PUBLIC SAFETY POWER SHUTOFFS
SCE issued two Public Safety Power Shutoff post-event reports covering early November 2025, each driven by fast-changing fire-weather conditions and elevated wind forecasts.
- A November 2–6 event in Inyo and Mono Counties involved strong onshore winds that produced High Wind Warnings, extremely low humidity, and gusts reaching 66 mph, leading SCE to de-energize 1,145 customers on the Birchim and McGee circuits.
- Days later, a weaker but still consequential Santa Ana pattern prompted a second event from November 7–10 affecting Los Angeles, Ventura, Riverside, and especially San Bernardino County, where 909 customers on the Firebird and Northpark circuits were de-energized after forecast and real-time winds neared PSPS thresholds.
Across both events, SCE activated its PSPS Incident Management Team, issued thousands of notifications, set up Community Resource Centers, and relied on its machine-learning-enhanced Fire Potential Index modeling, localized weather-station data, and Technosylva wildfire-risk simulations to confirm that avoiding potential wildfire consequences outweighed the temporary impacts of shutoffs.
In both cases, no damage or hazards were found during patrols, and power was restored once wind speeds and Fire Potential Index values fell below de-energization triggers.
Instant Analysis: Both reports reinforce how deeply embedded PSPS has become in SCE’s wildfire-season operations, even in shoulder-season months like early November.
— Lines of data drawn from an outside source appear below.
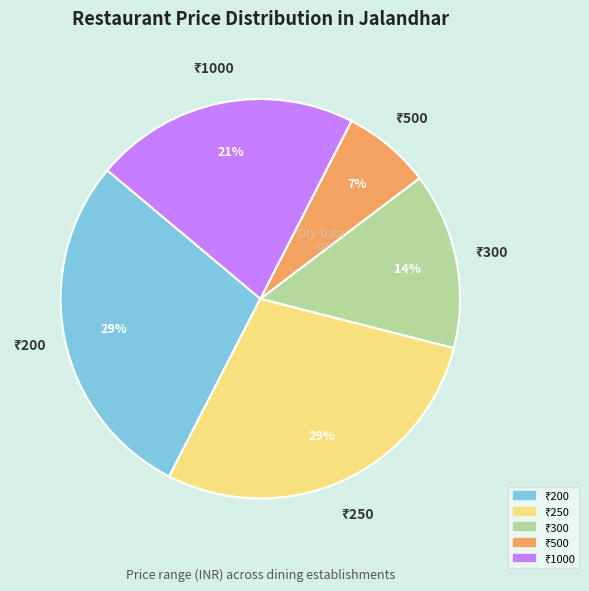

Does any single category account for the majority?

No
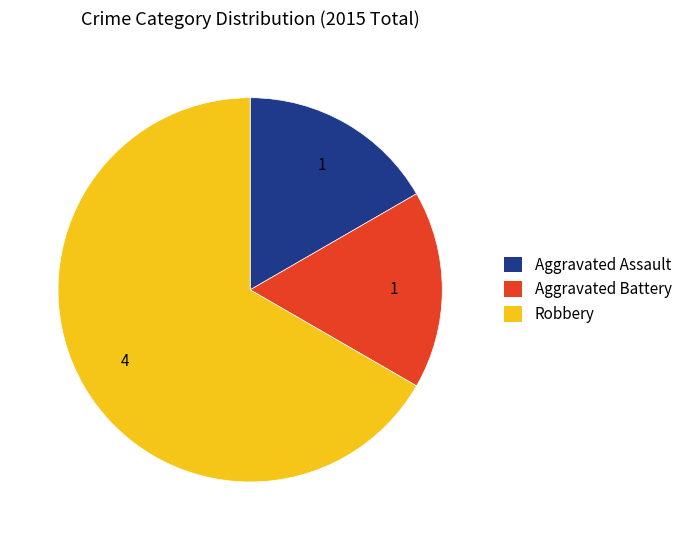

The Aggravated Battery slice represents 17% of the pie. True or false?

True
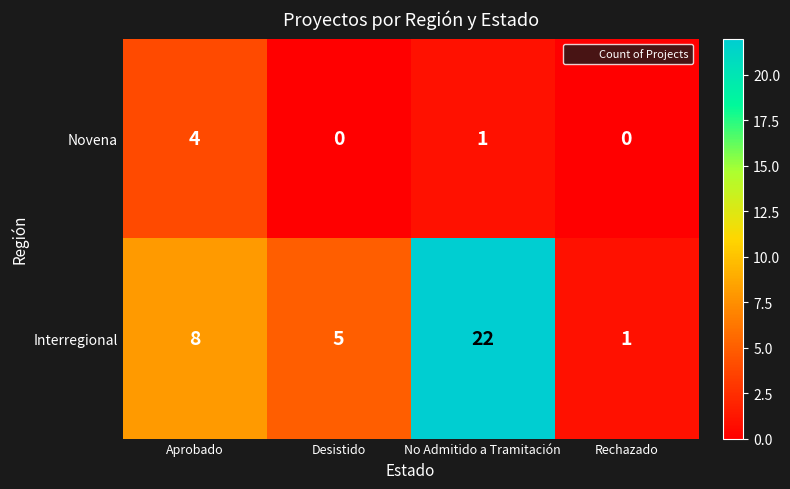

Reading left to right, list all the values displayed in this chart.

Novena: 4	0	1	0
Interregional: 8	5	22	1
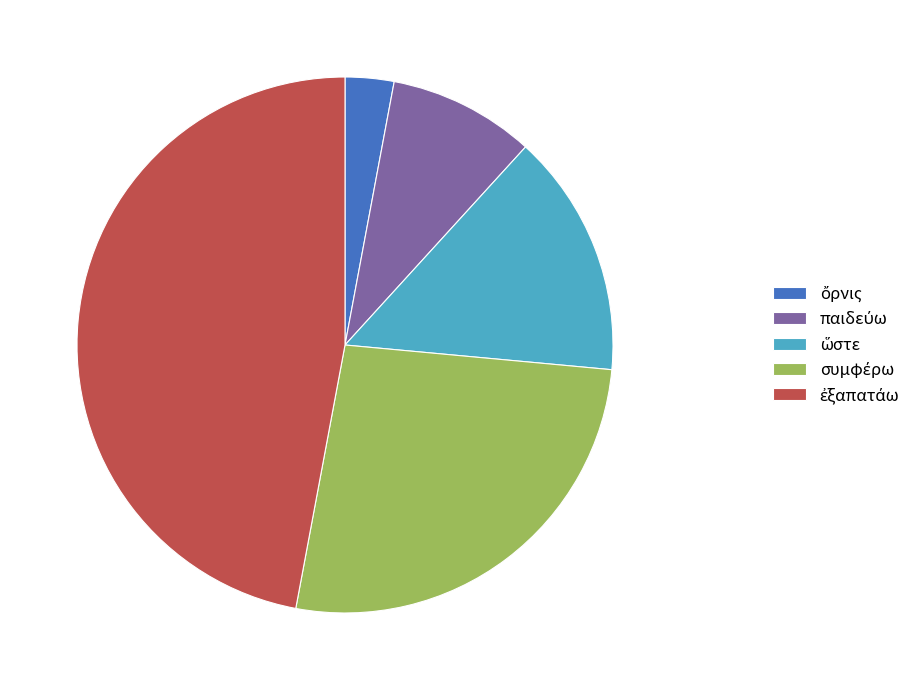

Is there any slice that represents more than half of the pie?

No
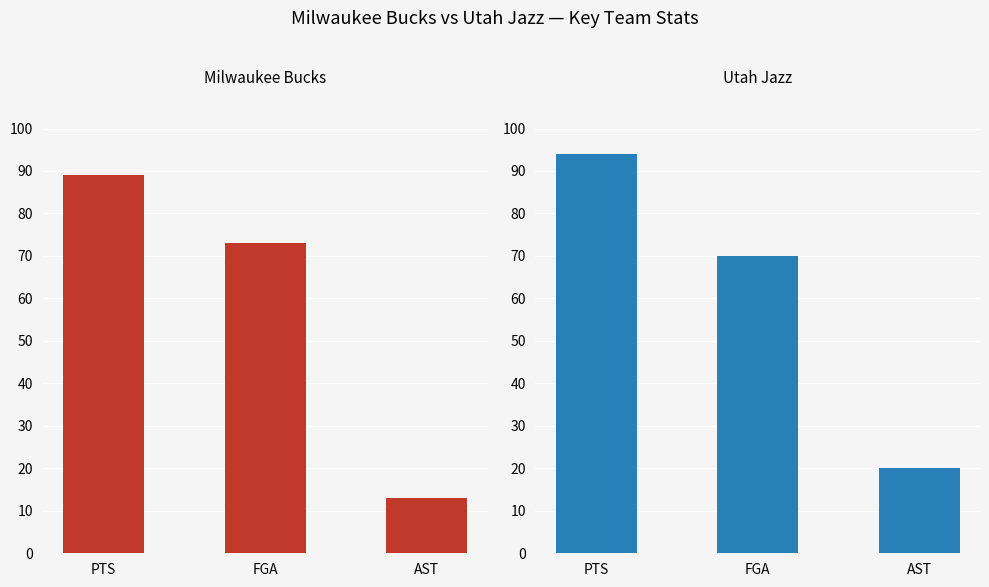

At which category is the sum across all series the highest?

PTS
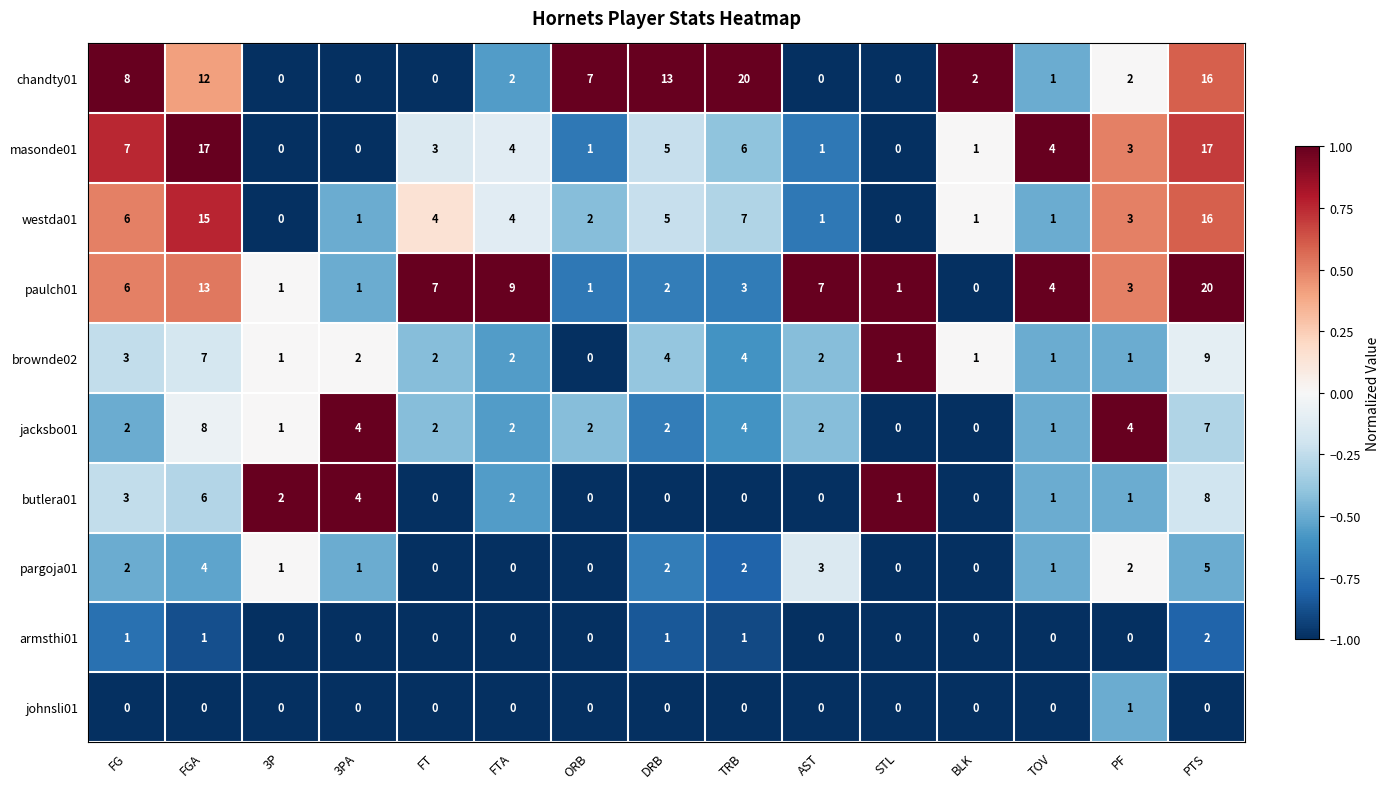

True or false: masonde01 has a value of 4 at TOV.

True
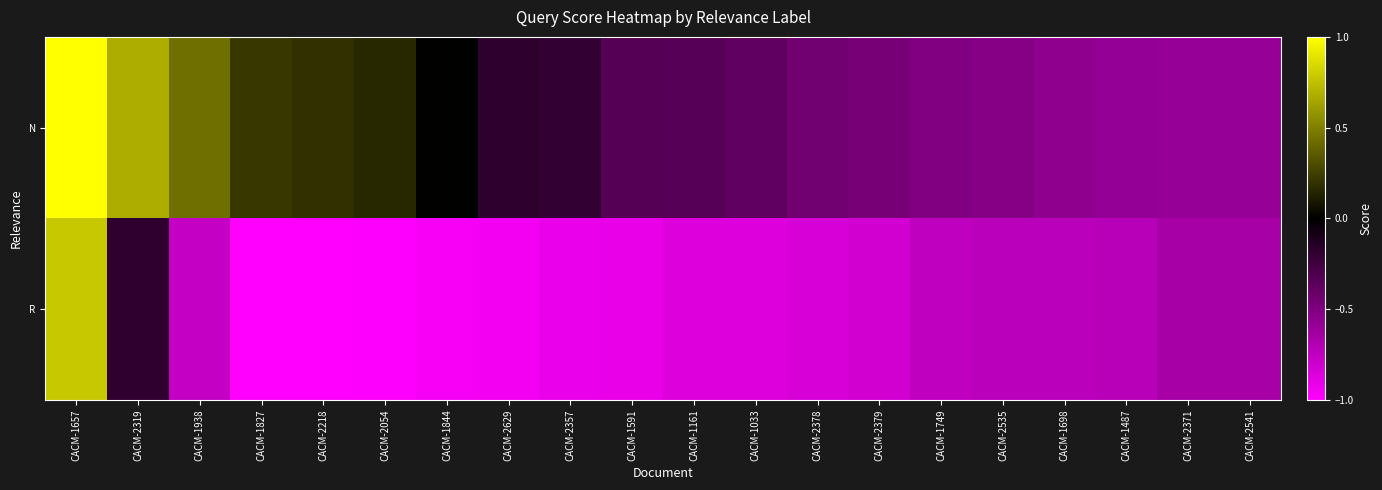

Which series has the largest total across all categories?

N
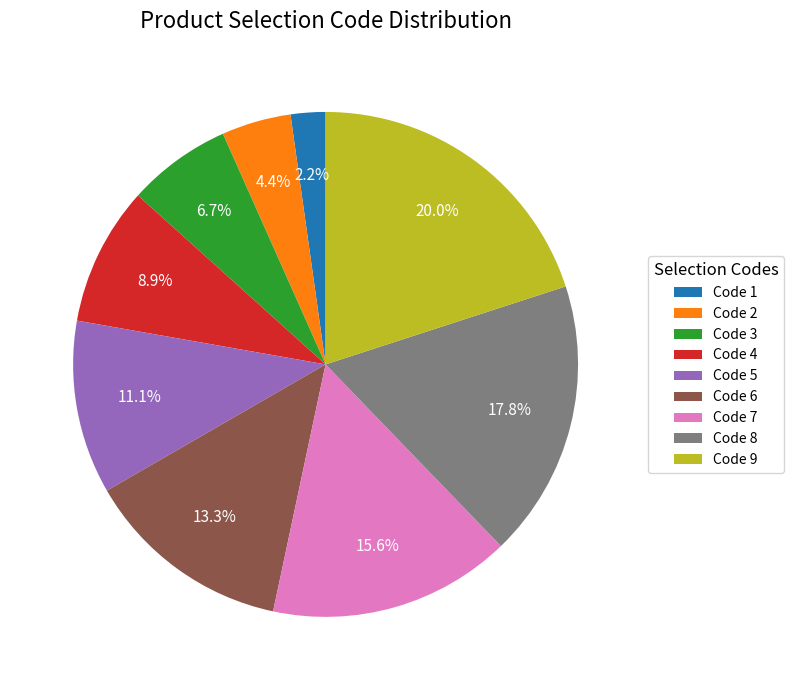

Is there any slice that represents more than half of the pie?

No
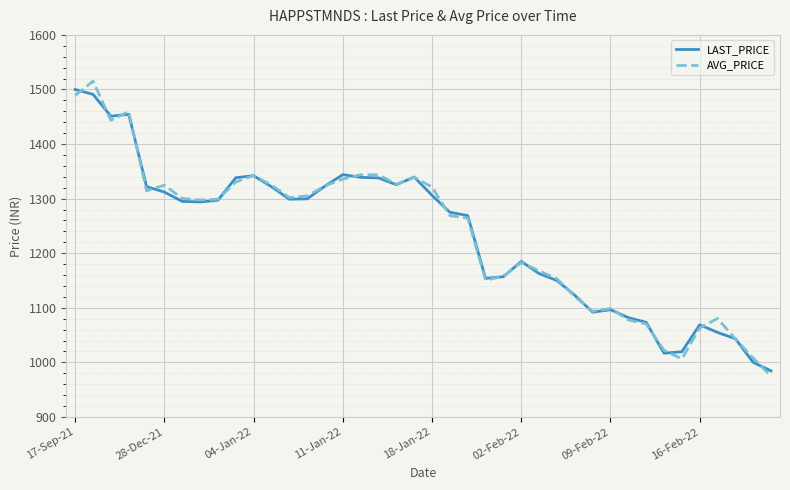

What is the maximum value for LAST_PRICE?

1500.0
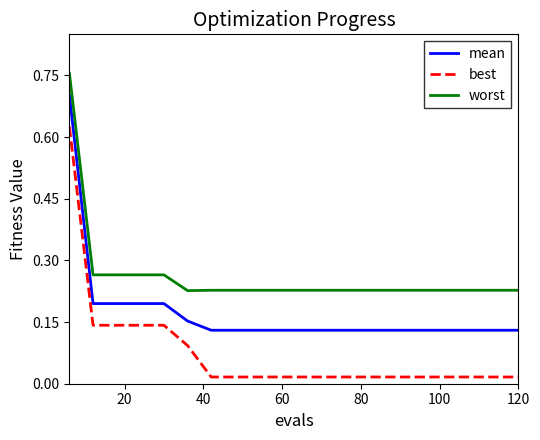

What is the sum of all mean values?

3.5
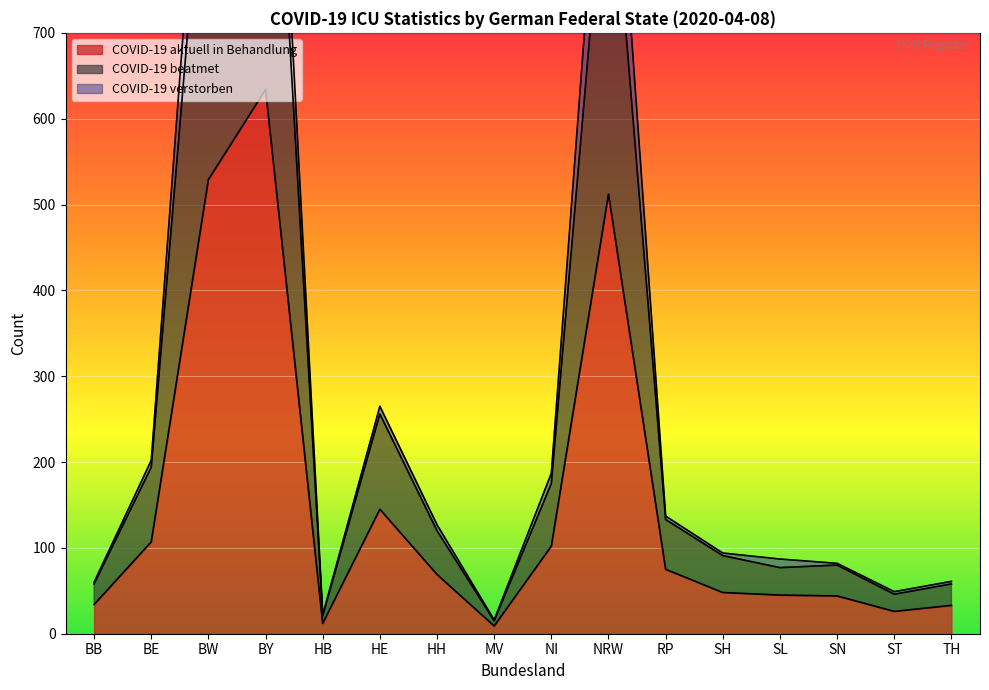

Is it true that COVID-19 aktuell in Behandlung equals 44 at SN?

True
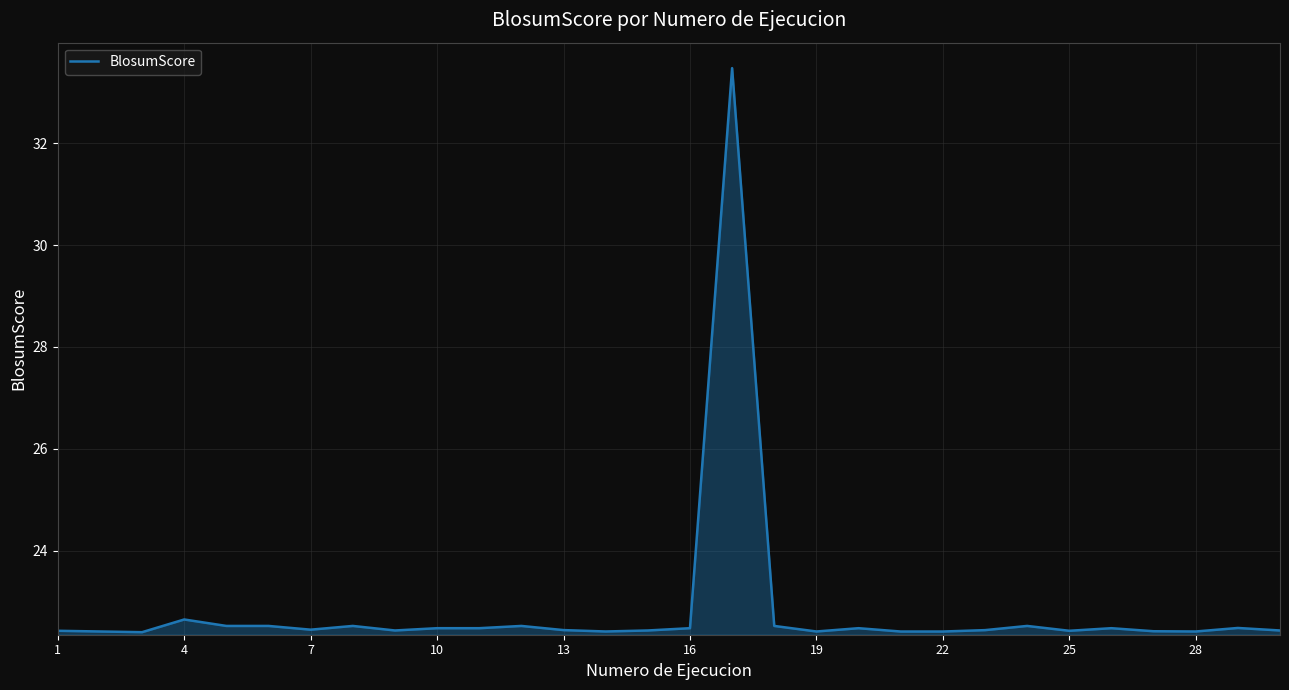

What is the greatest value displayed?

33.5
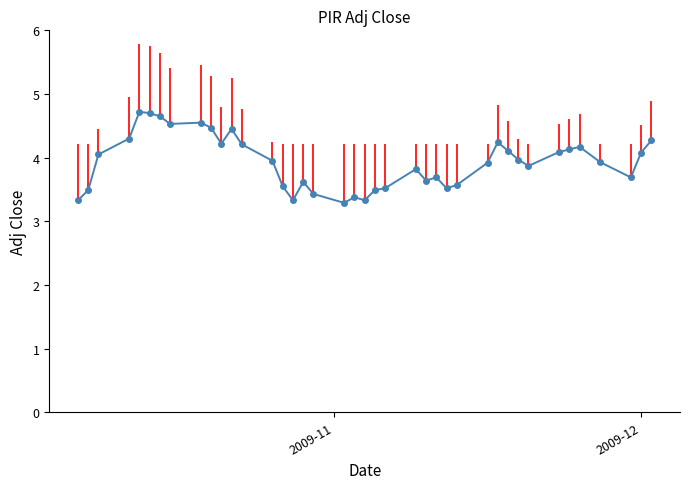

What is the sum of all values?

157.3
What stands out is not the scale of the shutoffs (which is modest by historical standards) but the sensitivity of SCE’s trigger framework:
- Localized, high-resolution Fire Potential Index modeling;
- Aggressive wind-trigger thresholds; and
- Rapid expansions of scope based on evolving forecasts.
The Eastern Sierra event demonstrates how non–Santa Ana wind regimes can now generate PSPS conditions, while the subsequent Santa Ana event shows that even weaker wind patterns can still push circuits over modeled thresholds. The absence of any damage findings highlights the precautionary nature of the activations.
ARTIFICIAL OIL ISLANDS
Last year, SCE filed an application to obtain CPUC confirmation that aging submarine cables and associated “Added Facilities” serving the THUMS artificial oil islands must be replaced under a new, customer-financed Added Facilities Agreement, with THUMS or any successor customer providing all upfront capital and covering all removal-cost risk.
SCE argues that Rule 2 and the 1965 AFA require the customer (not general ratepayers) to fund these special, oil-field-specific facilities. With replacement estimated at $190 million + and likely to take a decade amid declining oil production, Senate Bill 1137 buffer-zone restrictions, and State/City plans to retire offshore drilling, SCE warns that utility financing could strand nine-figure assets and violate longstanding policy that added-facility costs cannot shift to the broader rate base.
On November 25 – in response to an ALJ request – the City of Long Beach and THUMS submitted a joint filing clarifying that the Long Beach Unit (the eastern Wilmington Oil Field, including the four THUMS islands), is owned by the State, held in trust by the City, and operated with THUMS as the field-contractor’s agent. They report that the State Lands Commission provides oversight but has declined to participate directly in this proceeding, instead deferring to the City in its trustee role.
Instant Analysis: This proceeding may create precedent for how the CPUC handles aging, oil-specific infrastructure in a phase-down environment, with potential ripple effects for other legacy Added Facilities Agreement.